(Entries drawn from a collection)
BEGIN
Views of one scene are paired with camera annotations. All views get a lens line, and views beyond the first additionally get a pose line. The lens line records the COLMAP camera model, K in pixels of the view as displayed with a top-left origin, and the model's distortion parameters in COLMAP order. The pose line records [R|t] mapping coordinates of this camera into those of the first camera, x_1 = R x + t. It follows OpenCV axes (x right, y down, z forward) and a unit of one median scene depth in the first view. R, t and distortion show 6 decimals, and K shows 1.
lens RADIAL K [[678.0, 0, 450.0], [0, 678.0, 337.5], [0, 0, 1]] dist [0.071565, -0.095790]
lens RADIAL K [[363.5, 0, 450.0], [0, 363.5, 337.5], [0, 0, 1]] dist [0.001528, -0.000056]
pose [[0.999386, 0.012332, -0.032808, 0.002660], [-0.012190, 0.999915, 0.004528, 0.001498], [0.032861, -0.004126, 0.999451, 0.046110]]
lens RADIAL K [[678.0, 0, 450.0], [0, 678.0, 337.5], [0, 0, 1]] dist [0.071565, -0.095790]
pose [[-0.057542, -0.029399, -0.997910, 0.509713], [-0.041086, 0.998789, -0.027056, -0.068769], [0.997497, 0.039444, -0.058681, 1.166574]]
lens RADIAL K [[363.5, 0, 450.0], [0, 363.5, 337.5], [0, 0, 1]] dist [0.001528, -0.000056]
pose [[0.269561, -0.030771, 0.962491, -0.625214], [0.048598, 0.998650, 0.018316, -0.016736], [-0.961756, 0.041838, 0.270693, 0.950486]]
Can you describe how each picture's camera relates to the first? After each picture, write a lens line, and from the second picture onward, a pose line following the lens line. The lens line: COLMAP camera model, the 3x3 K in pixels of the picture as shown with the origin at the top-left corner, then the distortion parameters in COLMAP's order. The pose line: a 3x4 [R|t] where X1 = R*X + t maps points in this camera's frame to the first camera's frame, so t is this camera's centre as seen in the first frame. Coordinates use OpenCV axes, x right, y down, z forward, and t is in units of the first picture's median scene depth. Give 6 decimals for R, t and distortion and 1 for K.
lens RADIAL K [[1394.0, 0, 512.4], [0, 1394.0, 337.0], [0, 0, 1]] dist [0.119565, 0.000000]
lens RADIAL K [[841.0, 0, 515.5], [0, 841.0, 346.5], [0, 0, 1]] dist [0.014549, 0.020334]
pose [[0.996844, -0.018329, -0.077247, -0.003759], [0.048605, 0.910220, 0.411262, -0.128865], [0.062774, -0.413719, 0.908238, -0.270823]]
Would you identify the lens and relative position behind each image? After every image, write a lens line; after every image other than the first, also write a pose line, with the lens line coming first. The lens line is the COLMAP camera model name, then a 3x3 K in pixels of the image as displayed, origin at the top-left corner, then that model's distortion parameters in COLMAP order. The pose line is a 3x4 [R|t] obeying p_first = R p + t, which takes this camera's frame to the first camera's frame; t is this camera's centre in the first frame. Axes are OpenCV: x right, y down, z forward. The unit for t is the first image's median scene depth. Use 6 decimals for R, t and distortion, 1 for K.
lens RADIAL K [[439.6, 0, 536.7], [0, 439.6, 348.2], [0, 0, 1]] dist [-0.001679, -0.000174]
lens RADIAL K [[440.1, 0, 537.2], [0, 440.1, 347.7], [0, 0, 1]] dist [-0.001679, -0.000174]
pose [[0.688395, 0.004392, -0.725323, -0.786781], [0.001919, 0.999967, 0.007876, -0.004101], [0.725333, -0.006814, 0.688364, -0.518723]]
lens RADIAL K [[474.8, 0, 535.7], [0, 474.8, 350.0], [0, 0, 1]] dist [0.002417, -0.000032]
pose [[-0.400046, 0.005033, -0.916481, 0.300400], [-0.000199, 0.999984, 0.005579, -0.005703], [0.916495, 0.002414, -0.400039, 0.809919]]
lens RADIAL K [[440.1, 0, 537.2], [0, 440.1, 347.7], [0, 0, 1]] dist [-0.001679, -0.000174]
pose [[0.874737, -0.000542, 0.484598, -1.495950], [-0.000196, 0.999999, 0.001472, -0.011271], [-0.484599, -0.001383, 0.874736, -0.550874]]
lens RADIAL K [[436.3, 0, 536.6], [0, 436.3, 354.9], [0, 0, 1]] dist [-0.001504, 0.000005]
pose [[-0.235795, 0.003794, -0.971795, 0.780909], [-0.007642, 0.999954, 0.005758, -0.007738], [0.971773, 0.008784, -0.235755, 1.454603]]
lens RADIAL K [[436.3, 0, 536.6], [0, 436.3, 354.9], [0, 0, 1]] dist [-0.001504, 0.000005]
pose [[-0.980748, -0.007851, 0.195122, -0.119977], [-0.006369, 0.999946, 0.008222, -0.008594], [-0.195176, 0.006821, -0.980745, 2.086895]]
END
WHAT THE EXERCISE ASKS | Tally the lines in the data above that contain the string "follows". Give only the number.

ANSWER FOR THIS EXERCISE | 1